## Instruction:
For the data below, give the number of lines that include the word "yang" and nothing else.

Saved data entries

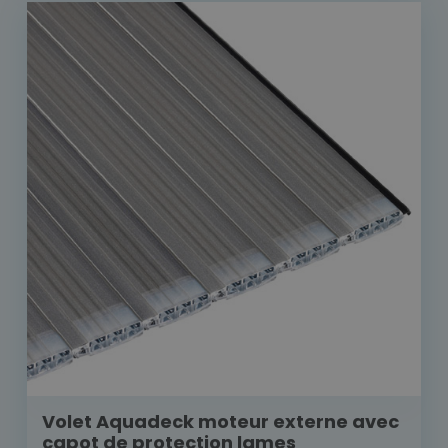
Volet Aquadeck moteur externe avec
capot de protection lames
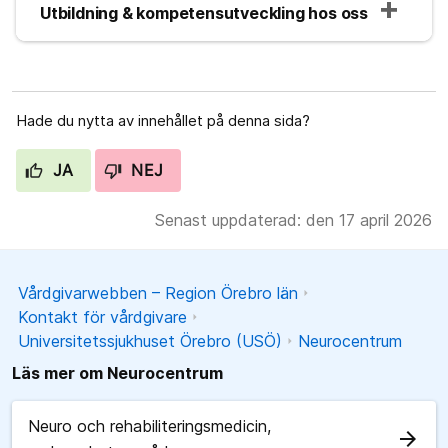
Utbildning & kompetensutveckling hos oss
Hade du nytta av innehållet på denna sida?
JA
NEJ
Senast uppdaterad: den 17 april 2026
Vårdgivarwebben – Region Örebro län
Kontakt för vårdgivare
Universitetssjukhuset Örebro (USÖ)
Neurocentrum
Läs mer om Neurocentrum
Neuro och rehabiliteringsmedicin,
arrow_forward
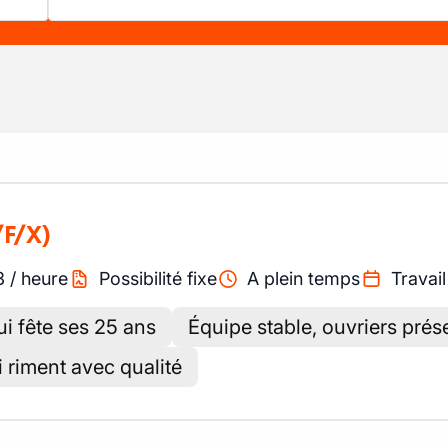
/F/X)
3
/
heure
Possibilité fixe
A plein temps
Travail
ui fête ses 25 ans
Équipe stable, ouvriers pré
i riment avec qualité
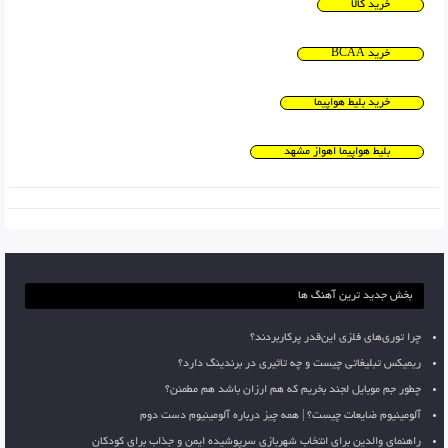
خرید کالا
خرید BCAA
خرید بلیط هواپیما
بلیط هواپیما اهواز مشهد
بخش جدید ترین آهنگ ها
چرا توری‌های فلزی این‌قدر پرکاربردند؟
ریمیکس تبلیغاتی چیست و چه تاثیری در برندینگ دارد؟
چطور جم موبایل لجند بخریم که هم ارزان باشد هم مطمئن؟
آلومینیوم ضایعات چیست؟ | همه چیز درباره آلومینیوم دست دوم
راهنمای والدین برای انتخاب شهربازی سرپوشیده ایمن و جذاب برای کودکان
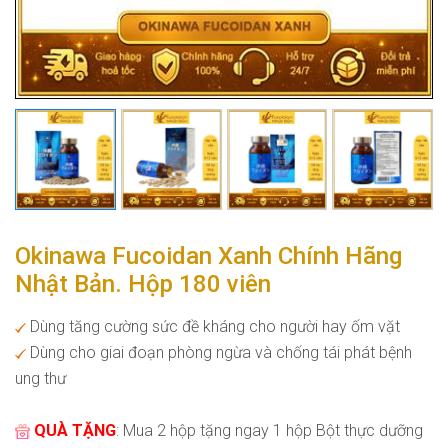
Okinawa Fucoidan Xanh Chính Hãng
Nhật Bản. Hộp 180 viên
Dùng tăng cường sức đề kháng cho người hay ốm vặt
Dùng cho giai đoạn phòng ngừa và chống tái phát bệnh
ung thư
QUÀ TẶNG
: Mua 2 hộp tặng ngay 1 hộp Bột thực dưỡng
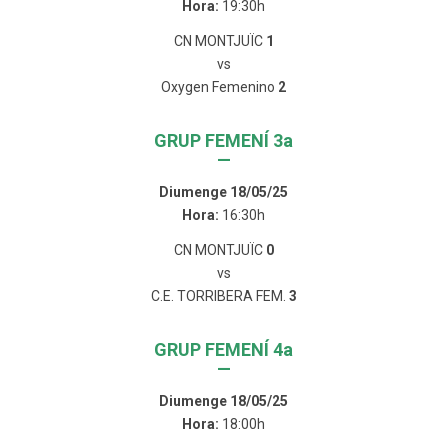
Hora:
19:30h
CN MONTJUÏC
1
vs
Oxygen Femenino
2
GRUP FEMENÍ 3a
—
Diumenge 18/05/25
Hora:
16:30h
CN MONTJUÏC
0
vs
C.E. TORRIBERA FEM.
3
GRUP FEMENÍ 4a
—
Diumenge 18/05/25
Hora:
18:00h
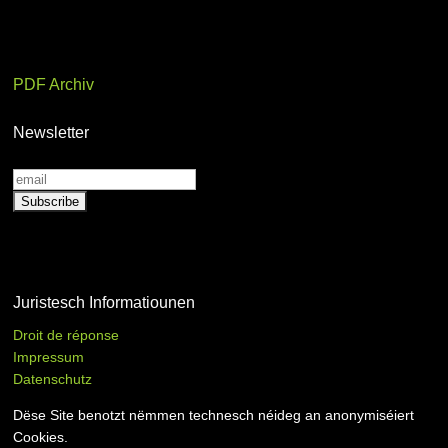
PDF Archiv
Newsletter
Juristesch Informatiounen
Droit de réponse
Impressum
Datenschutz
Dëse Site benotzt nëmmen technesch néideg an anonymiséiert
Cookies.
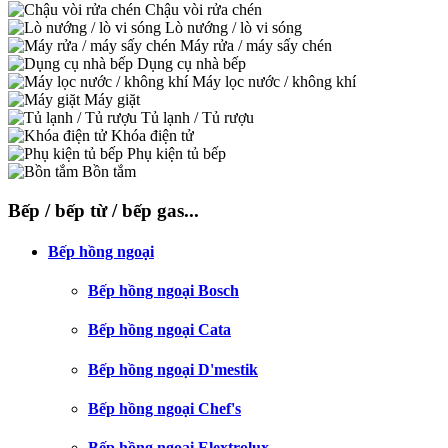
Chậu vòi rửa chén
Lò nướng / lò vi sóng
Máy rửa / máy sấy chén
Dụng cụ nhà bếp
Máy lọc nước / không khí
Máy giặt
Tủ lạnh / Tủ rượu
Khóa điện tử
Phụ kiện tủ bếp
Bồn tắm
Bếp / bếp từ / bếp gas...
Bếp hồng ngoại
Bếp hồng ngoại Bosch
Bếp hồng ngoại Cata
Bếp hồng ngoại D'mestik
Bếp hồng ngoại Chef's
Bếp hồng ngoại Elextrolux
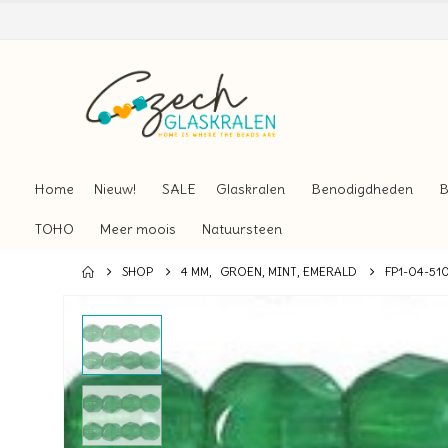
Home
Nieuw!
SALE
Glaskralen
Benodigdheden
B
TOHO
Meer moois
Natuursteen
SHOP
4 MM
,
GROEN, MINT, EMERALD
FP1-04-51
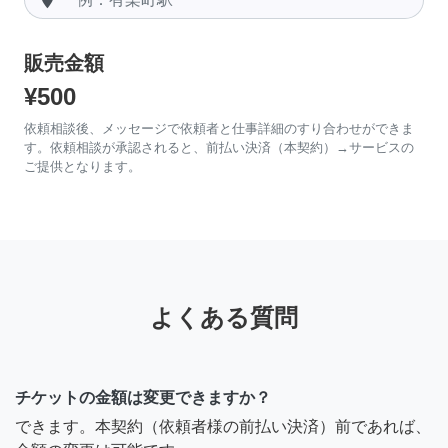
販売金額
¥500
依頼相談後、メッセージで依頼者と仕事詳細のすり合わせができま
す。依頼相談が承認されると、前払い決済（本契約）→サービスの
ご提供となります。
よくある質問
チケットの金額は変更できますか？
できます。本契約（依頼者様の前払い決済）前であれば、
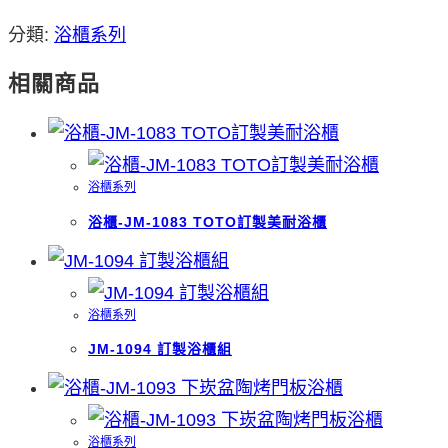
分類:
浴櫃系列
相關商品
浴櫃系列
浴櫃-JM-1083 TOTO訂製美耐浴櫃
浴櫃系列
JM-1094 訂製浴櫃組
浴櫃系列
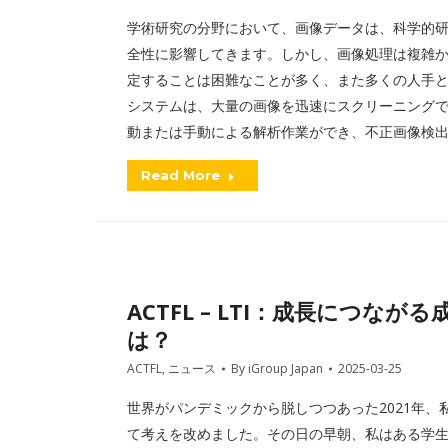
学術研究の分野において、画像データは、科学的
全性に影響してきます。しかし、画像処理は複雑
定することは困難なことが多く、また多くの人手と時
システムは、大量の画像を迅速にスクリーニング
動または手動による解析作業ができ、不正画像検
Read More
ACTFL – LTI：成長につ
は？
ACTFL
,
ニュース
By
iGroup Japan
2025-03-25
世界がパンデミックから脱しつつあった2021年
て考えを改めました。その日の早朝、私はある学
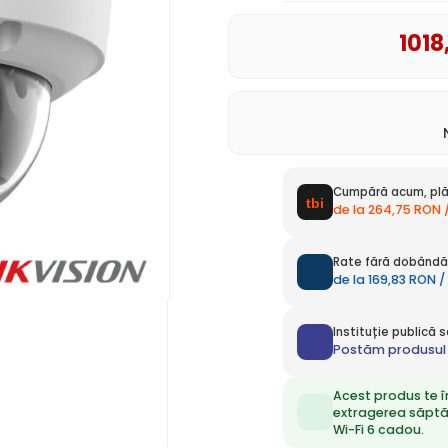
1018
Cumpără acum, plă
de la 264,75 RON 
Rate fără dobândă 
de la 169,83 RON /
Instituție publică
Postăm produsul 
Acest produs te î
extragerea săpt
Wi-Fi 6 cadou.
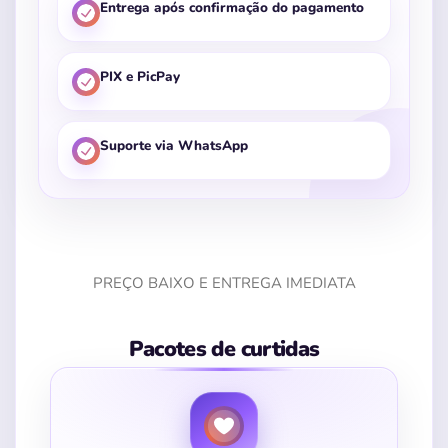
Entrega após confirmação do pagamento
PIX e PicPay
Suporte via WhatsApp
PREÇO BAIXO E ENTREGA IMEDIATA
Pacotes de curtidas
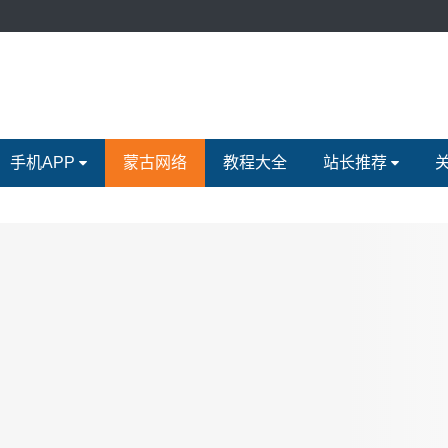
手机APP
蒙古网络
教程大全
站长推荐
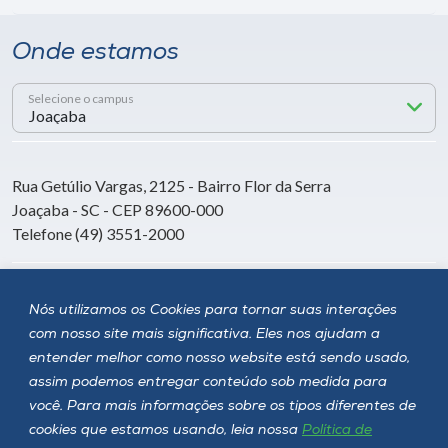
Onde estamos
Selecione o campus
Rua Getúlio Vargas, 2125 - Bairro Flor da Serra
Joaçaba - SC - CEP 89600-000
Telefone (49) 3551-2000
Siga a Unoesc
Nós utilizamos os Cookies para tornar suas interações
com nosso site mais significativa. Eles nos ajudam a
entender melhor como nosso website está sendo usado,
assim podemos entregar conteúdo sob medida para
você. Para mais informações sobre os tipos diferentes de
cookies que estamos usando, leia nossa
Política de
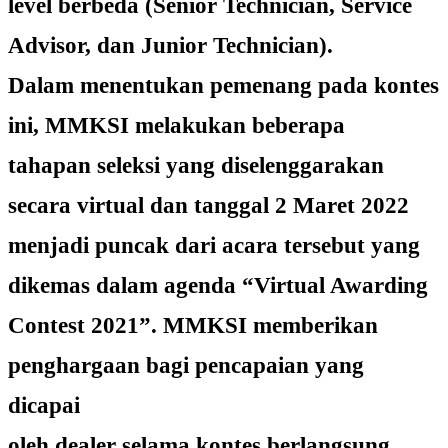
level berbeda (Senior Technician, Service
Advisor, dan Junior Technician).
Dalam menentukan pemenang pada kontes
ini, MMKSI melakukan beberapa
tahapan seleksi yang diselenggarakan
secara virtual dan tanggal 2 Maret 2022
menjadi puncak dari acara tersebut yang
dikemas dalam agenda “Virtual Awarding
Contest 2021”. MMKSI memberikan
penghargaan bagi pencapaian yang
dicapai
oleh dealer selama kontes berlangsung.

## Your response:
3